Sin Retorno

121. La Maldición del Silogismo

—Y ahora estás en deuda conmigo.

Silvia volvió a fruncir el ceño, desconfiada.

Jim asintió sin dejar de sonreír. —Ahora es tu turno de regalarme una o dos semanas, y venir a ser mi compañera cotidiana en mi vida cotidiana. No aislados en medio de la nada, ni en la locura de una gira, ni vigilados a toda hora por tus amigos y hasta por tu maldito perro, sino en mi verdadera vida de todos los días. ¿No crees que ése sería el próximo paso más lógico?

Le hubiera gustado reírse de la expresión de Silvia, que lo miraba como si no pudiera dar crédito a sus oídos. Se obligó a permanecer en silencio, sosteniendo su mirada incrédula, los dedos aún enredados en su cabello.

Silvia cerró los ojos, respirando tan hondo como se lo permitía su corazón desbocado.

Jim tenía razón. Por supuesto que para él ése era el próximo paso lógico.

Pero con Pat todo había acabado en desastre cuando ella lo visitara en Norteamérica, año y medio después de conocerlo. Cuando estaba sola, a un mundo de distancia de su hogar, sus amigos, de cualquier tipo de ayuda.

Sabía que Jim no se parecía en nada a Pat, pero tampoco era un cordero. Todavía se estremecía de sólo recordar aquella violenta escena en el trailer.

Ambas historias corrían tan paralelas en cierto sentido, que se sentía atrapada en el silogismo.

A=B
B=C
A=C

El frío que llenó su pecho aquietó su corazón, se hacía difícil respirar con ese nudo en la garganta. Un miedo instintivo le retorcía las entrañas, riéndose de cualquier argumento racional con que su mente intentaba soslayarlo.

Apartó una mano para besar el pecho de Jim, sin darse cuenta que dejaba una lágrima sobre su piel tibia. Buscó aire para formar las palabras, porque lo quisiera o no, debía decirlas.

Jim no intentó reconfortarla, ni ayudarla a dar voz a sus sentimientos. Y estaba bien. Ya había cruzado el mundo para ayudarla a enfrentarlos. Ahora ella había alcanzado el siguiente obstáculo en aquella carrera. Sólo ella podía decidir si lo sortearía y seguiría adelante, o si se daría por vencida y abandonaría.

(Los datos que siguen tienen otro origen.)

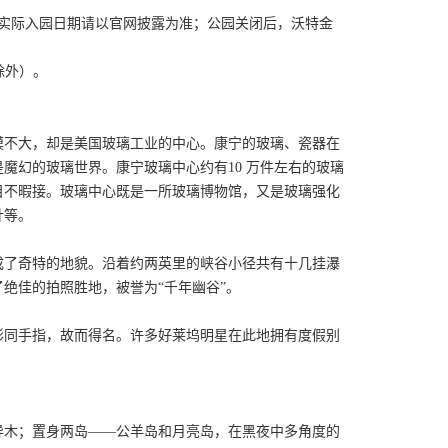
往，实际入园日期请以官网披露为准；公园关闭后，沃特金
除外）。
模不大，却是美国玻璃工业的中心。康宁的玻璃、瓷器在
魔幻的玻璃世界。康宁玻璃中心约有10 万件左右的玻璃
目不暇接。玻璃中心既是一所玻璃博物馆，又是玻璃强化
针等。
成了奇特的地貌。沿着约两英里的峡谷小径共有十几挂瀑
绝佳的拍照胜地，被誉为“千年幽谷”。
形同手指，故而得名。许多好莱坞明星在此地拥有度假别
异木；置身两岛——公羊岛和月亮岛，在黑夜中多角度的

Se obligó a volver a enfrentarlo y halló la tristeza que nublaba aquellos ojos únicos.

—Jim, yo… Sabes que no podría… —Jim intentó hablar, pero ella no le dio oportunidad— …responderte ahora. Si no te molesta, me gustaría pensarlo un poco.

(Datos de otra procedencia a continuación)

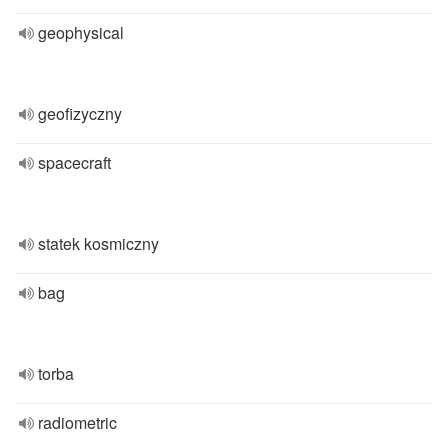
geophysical
geofizyczny
spacecraft
statek kosmiczny
bag
torba
radiometric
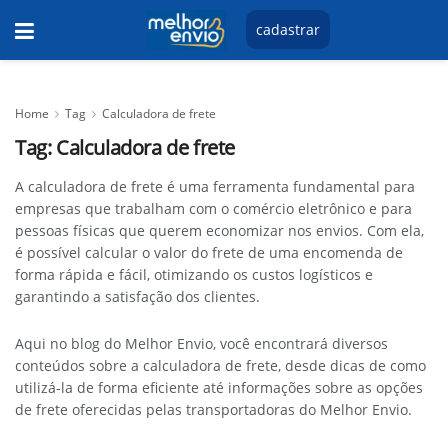
cadastrar
Home
Tag
Calculadora de frete
Tag:
Calculadora de frete
A calculadora de frete é uma ferramenta fundamental para
empresas que trabalham com o comércio eletrônico e para
pessoas físicas que querem economizar nos envios. Com ela,
é possível calcular o valor do frete de uma encomenda de
forma rápida e fácil, otimizando os custos logísticos e
garantindo a satisfação dos clientes.
Aqui no blog do Melhor Envio, você encontrará diversos
conteúdos sobre a calculadora de frete, desde dicas de como
utilizá-la de forma eficiente até informações sobre as opções
de frete oferecidas pelas transportadoras do Melhor Envio.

Jim se tomó un momento para repasar lo que Silvia acababa de decir, para cerciorarse de que la había entendido bien y ella no se había negado de plano. Apartó la mano de su cabello para tomarla en sus brazos y estrecharla con fuerza. Le obsequió una sonrisa burlona antes de besarla.

—Tómate cuanto tiempo quieras para pensarlo, mujer. No volveré a mencionarlo —susurró junto a aquellos labios que siempre querían más de él, todo de él—. Pero no creas en el cuento de hadas, porque no soy el príncipe azul al rescate. Yo soy el maldito dragón.

La sonrisa de Silvia era tan espontánea como sincera cuando se tendió de espaldas, atrayéndolo sobre ella. El cuerpo de Jim la cubrió y ella dejó que sus labios, sus manos, sus caderas la enloquecieran, lo más fascinante y peligroso que encontrara en toda su vida.

Sí, él jamás podría ser un príncipe azul. Su salvador no podía ser otro que el dragón. No cualquier dragón, sino el dragón. El único que la rescataba exponiéndola a un peligro completamente diferente. El que siempre la empujaba más allá, haciéndola desprenderse de su disfraz de princesa frágil para mostrarse tal cual era en realidad. El que desataba las tempestades que la aterrorizaban, al tiempo que la cobijaba entre sus brazos, sosteniéndola mientras todo se derrumbaba en torno a ellos.

Al fin lo entiendo, Jim, le hubiera gustado decirle. Al fin veo el corazón de esta tempestad, y soy capaz de sentirlo. Y ya no importa nada más. Porque estoy aterrorizada, y al mismo tiempo quiero reír a carcajadas. Ignoro si seré capaz de dejarte salvarme de mí misma esta vez. Pero puedes estar seguro que lo intentaré.